Древо света (Слуцкис) - страница 38

— Отпугивает от деревни тяжелая работа. Раньше всех встаешь, позже всех ложишься, — заступилась за крестьян Елена, вспомнив детство.

— Человек без работы всюду ничто. — Не город грыз сердце Балюлиса. — Поносил, погрел за пазухой, глядишь, и отцепиться не хочет, коготки выпустила, — не выдержал, вспомнил собачонку. Статкус прислушался: сунул в безжалостные руки Каволене, задобрив трехрублевкой, или сам бросил в воду? — Живое существо, что дитя малое. Только дитя вырастет и умчится с ветром, а собака льнуть будет к тебе, пока не околеет…

Теперь Балюлиса было жалко. Подрагивали на коленях натруженные, отдающие землей и сеном лопаты, неужели ими убивал?

— Было время, и я держал собаку! — внезапно распрямился и выкрикнул он, да так, что даже грудь загудела. — Не просто собаку — овчарку. Видели бы вы только этого пса! — И вот в полумраке распускает хвост иной Балюлис — любитель похвастать, лихой наездник, бравший в уезде первые призы на скачках. — Цепь, как нитку, рвал!

— Со злой собакой и хозяевам беда, — вклинилась было в разговор Елена (в детстве разных собак насмотрелась), однако Балюлис не позволил.

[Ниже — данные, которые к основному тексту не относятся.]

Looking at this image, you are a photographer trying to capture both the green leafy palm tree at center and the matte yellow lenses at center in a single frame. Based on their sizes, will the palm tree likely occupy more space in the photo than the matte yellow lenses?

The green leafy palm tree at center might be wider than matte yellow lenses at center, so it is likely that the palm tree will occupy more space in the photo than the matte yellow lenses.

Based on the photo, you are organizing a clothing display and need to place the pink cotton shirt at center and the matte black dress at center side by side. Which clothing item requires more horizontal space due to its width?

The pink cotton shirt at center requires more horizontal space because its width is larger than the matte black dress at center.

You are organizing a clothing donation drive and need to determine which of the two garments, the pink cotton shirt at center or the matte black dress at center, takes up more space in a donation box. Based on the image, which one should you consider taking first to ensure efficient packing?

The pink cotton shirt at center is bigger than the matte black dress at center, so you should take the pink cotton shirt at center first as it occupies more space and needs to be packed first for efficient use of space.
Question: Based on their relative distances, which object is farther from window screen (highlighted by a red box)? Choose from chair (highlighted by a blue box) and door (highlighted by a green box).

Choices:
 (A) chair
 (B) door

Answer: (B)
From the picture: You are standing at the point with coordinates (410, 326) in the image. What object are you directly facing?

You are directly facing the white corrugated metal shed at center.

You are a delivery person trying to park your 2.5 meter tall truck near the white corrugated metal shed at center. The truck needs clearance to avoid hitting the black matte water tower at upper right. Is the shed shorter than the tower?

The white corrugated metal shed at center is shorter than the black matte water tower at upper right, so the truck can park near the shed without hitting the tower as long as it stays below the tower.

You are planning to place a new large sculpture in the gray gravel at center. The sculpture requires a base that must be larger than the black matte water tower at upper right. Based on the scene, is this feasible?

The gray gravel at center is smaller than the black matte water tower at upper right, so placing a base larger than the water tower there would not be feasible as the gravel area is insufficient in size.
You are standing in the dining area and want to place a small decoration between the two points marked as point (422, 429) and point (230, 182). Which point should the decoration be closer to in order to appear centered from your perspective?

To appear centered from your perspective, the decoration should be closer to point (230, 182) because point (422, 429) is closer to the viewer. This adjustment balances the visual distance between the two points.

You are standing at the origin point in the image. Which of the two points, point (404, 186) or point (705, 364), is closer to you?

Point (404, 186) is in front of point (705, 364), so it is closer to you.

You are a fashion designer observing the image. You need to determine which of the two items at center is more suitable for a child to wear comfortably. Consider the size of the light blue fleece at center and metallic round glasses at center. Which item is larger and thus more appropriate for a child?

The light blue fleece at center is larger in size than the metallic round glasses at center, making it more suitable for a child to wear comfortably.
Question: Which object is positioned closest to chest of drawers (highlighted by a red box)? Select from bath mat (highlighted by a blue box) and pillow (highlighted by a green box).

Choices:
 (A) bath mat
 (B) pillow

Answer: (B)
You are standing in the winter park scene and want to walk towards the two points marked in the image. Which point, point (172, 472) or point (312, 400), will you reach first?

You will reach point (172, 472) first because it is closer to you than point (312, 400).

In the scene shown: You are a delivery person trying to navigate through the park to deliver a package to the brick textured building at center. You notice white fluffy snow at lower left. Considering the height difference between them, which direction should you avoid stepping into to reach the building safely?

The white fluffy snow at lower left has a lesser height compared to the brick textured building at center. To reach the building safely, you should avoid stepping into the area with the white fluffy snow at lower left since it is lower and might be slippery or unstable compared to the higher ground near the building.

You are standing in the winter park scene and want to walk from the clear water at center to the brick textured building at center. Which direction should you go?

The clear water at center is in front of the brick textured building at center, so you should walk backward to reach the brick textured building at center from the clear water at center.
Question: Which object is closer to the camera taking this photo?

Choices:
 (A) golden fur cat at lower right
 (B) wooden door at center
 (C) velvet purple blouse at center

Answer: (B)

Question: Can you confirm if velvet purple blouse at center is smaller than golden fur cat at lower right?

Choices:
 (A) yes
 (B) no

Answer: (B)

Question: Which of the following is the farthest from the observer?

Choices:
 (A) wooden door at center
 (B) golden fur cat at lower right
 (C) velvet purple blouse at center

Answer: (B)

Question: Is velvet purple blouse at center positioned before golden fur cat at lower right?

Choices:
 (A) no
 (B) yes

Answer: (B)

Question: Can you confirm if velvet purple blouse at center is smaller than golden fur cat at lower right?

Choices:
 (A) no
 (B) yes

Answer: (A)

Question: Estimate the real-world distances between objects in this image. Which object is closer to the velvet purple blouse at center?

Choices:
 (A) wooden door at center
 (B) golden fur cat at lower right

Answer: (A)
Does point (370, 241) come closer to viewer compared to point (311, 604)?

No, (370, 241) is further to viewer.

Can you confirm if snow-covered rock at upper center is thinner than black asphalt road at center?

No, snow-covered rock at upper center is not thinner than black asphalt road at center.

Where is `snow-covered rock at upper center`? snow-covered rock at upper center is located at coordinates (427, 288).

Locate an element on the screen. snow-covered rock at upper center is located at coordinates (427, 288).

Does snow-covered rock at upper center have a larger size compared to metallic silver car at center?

— Скот у меня был что надо. Если лошадь, то жеребец, производитель, если собака, то овчарка. Настоящий волк. Волком и звал. Стоило крикнуть: «Волк!» — на брюхе приползет, а клыки, что твои вилы.

— Куда же наш Волк подевался? Подох? — Елену интересовала не столько овчарка, сколько маленький дрожащий щенок.

— Застрелили! Всех нас тогда чуть не постреляли! Чего глаза пялишь? Рассказывай, хвались, старик! — грянуло с крыльца.

Это Балюлене, соскучившаяся по голосам или гонимая своей тревогой, выползла во двор, который пока не был охвачен мраком, сдвигавшим в кучу строения и заполнявшим просветы между деревьями. Утварь и всякие другие предметы, разбросанные по усадьбе, уже не бросались в глаза, но еще трепетала красная, отколовшаяся от солнца полоска, как раскаленное железо, брошенное остывать над зубчатыми елями могучей неземной силой, будто напоминание о страшных бедствиях, которые то ли поблекнут в высях, то ли, наоборот, упадут к ногам и подожгут землю. Нежная, твердая рука взяла Статкуса за локоть и потянула за собой, словно осенью сорок седьмого, когда он, скаля в улыбке зубы, ввалился в дом ее родителей, тоже стоявший на высоком месте в окружении густого сада. Однако и тот дом был беспомощен перед железным гребнем времени. Потянула, и он успел сообразить, что тосковал не по этой руке, когда спешил туда по пустым, вымершим полям, хотя ей, этой руке, бесконечно доверяет. Был немного разочарован, но не огорчен — придет время, и встретит та, пусть потом в доме, при свете безжалостно станет над ним издеваться. По правде, даже доволен был, что пожатие в темноте не роковое. Чему я тогда радостно улыбался? Радовался, что свободен, как ветер, и все, в том числе и исполнение мечтаний, впереди? Что влечу, пощебечу в ритме «Марша энтузиастов» и улечу прочь — птица не сего гнезда? А она, которую обещал когда-нибудь увлечь в пьянящие просторы, та птица, сумеет ли она взлететь и парить? Об этом совершенно не думал. У Статкуса заколотилось сердце, будто и теперь, в этот самый миг, гребет он по жизни, ведомый бессмысленной отвагой.